Nuestra vida en las actuales condiciones es un aplazamiento. Proyectamos esto o aquello, tenemos estos ideales, nos hacemos estas ilusiones, vamos a realizar esto en el futuro. Pero, ¿cada uno qué hace en el presente para alcanzar ese porvenir y merecerlo? Nos resignamos a que todo pase, y creemos que lo que sucede es siempre lo mejor, o por lo menos lo inevitable y fatal. Como no oponemos nuestra rebeldía individual, entonces nos resignamos a que los problemas se resuelvan por sí solos, como si se tratara de ciegos caprichos del destino y no de nuestra selección para aceptarlos o rechazarlos, haciéndonos responsables de nuestra libertad. Existimos como pobres seres liquidados y anónimos que nada tienen qué ofrecer a la vida, ni heroísmo. Ni sacrificio, ni valor: reventamos plácidamente en lo cotidiano y en la resignación, como testigos silenciosos de nuestra ruina, sintiendo en lo más profundo de nosotros la presencia de la cobardía, que aprendimos astutamente a disimular, después de una larga experiencia.
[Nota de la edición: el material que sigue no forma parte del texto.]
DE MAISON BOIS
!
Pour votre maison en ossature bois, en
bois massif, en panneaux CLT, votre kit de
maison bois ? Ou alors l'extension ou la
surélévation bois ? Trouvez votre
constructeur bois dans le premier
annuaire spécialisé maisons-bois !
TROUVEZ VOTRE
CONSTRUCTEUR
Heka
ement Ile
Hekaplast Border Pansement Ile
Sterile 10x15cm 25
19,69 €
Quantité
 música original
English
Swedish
Entonces, ¿qué es en el fondo nuestra vida?

Nos lamentamos en lo profundo de nuestro corazón de “la crisis moral” y de la adversidad de las circunstancias para cualquier ejercicio libre. No nos queda para consolación sino la nostalgia de los vencidos, porque la nostalgia es siempre una actitud de entrega y claudicación al añorar desde las ruinas del presente el pasado de las “viejas glorias inmortales”, prefiriendo esto a la lucha, y el pasado a la esperanza.

También hay muchos de mala fe que aspiran el retorno a la normalidad constitucional para cobrarse los privilegios de que han sido privados, y para dirigir desde el Poder su cólera irritada contra sus tradicionales enemigos.
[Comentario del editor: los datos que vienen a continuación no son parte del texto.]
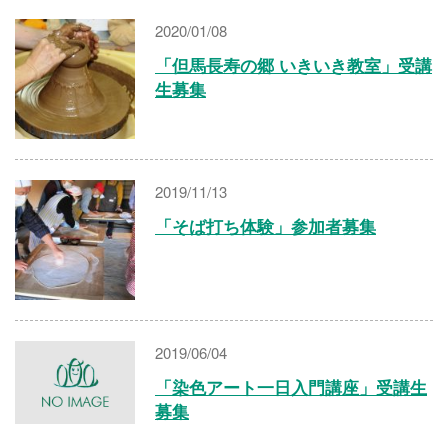
2020/01/08
「但馬長寿の郷 いきいき教室」受講
生募集
2019/11/13
「そば打ち体験」参加者募集
2019/06/04
「染色アート一日入門講座」受講生
募集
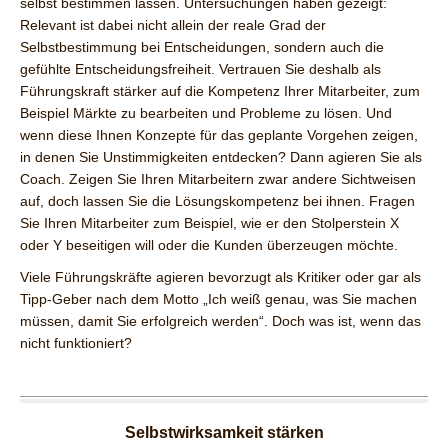
selbst bestimmen lassen. Untersuchungen haben gezeigt:
Relevant ist dabei nicht allein der reale Grad der
Selbstbestimmung bei Entscheidungen, sondern auch die
gefühlte Entscheidungsfreiheit. Vertrauen Sie deshalb als
Führungskraft stärker auf die Kompetenz Ihrer Mitarbeiter, zum
Beispiel Märkte zu bearbeiten und Probleme zu lösen. Und
wenn diese Ihnen Konzepte für das geplante Vorgehen zeigen,
in denen Sie Unstimmigkeiten entdecken? Dann agieren Sie als
Coach. Zeigen Sie Ihren Mitarbeitern zwar andere Sichtweisen
auf, doch lassen Sie die Lösungskompetenz bei ihnen. Fragen
Sie Ihren Mitarbeiter zum Beispiel, wie er den Stolperstein X
oder Y beseitigen will oder die Kunden überzeugen möchte.
Viele Führungskräfte agieren bevorzugt als Kritiker oder gar als
Tipp-Geber nach dem Motto „Ich weiß genau, was Sie machen
müssen, damit Sie erfolgreich werden“. Doch was ist, wenn das
nicht funktioniert?
Selbstwirksamkeit stärken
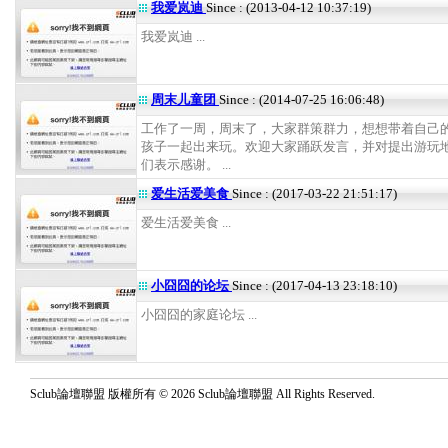
我爱岚迪
Since : (2013-04-12 10:37:19)
我爱岚迪 ...
周末儿童团
Since : (2014-07-25 16:06:48)
工作了一周，周末了，大家群策群力，想想带着自己
孩子一起出来玩。欢迎大家踊跃发言，并对提出游玩
们表示感谢。 ...
爱生活爱美食
Since : (2017-03-22 21:51:17)
爱生活爱美食 ...
小囧囧的论坛
Since : (2017-04-13 23:18:10)
小囧囧的家庭论坛 ...
Sclub論壇聯盟 版權所有 © 2026 Sclub論壇聯盟 All Rights Reserved.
El juego de la política cambia de rumbo y los que fueron antaño las víctimas pasan a la categoría de verdugos. Pero mientras dura el juego de los intereses de partido, que en Colombia es el de la destrucción de unos ídolos por la sustitución de otros, mientras dura la ceremonia, afuera, en las calles, en las aldeas y en los campos, se ofician en la oscuridad y en el anonimato los sacrificios sangrientos, el de los inocentes, el del pueblo que formará con su sangre un pedestal propicio para sostener la apariencia decorosa del soberbio edificio de la democracia.
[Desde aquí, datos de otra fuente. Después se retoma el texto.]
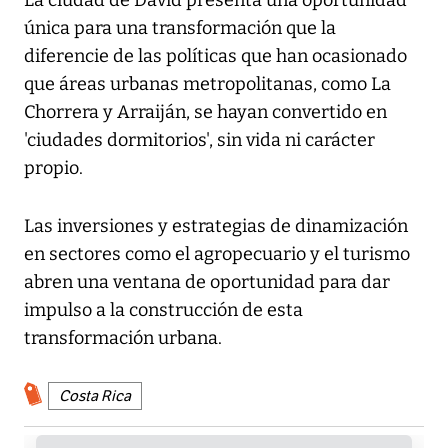
única para una transformación que la
diferencie de las políticas que han ocasionado
que áreas urbanas metropolitanas, como La
Chorrera y Arraiján, se hayan convertido en
'ciudades dormitorios', sin vida ni carácter
propio.
Las inversiones y estrategias de dinamización
en sectores como el agropecuario y el turismo
abren una ventana de oportunidad para dar
impulso a la construcción de esta
transformación urbana.
Costa Rica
¿Por qué no intentar en la política del país una lucha por el Poder en que el pueblo no sea la víctima de cualquier victoria? Que el pasado político sea una experiencia que no deja sino un saldo de amargura y de equivocación en el empleo del ejercicio político. No lo tomemos como un recuerdo que nos embarque a los colombianos en una nueva venganza, en el tradicional odio y en un nuevo fracaso de convivencia pacífica. Sólo podemos considerarlo como un rechazo por medio del cual intentemos decididamente una lucha política de buena fe, tendiente a lograr la justicia social, las libertades individuales en el pensamiento y en la acción, en la realización de los altos ideales de la cultura, y en la reintegración a su orden de los valores sociales que han sufrido un destierro que tendrá que ser transitorio.

Tenemos ante nosotros el camino del presente: reconocerlo con responsabilidad nos hará dignos de un porvenir a que nos conducirá incuestionablemente cada paso, cada pensamiento y cada acción. Tal vez en esta forma no se sacrificará más inútilmente al pueblo colombiano, que empieza a ser dominado por un tremendo escepticismo político.

Esto no es un programa ni una solución inmediata. Nuestra realidad es demasiado sombría para intentar un esclarecimiento del porvenir. Pero la buena fe y la responsabilidad moral en cada acto de los gobernantes y en cada uno de los gobernados, podría ser una solución al miedo y a la incertidumbre en que vivimos.

Como no se puede nivelar a los intelectuales y a los políticos bajo el común denominador de estos conceptos, yo escribo teniendo en cuenta una mayoría de hombres que han dirigido este país a su ruina con el pretexto de llevarlo a sus más altos destinos. Pero muchas veces en su generoso intento han equivocado el camino, precisamente porque piensan demasiado en ellos y muy poco en la nación.

Gonzalo Arango

Fuente:

Índice Cultural. Bogotá, n.º 26, febrero - marzo de 1956, p.p.: 15 - 17.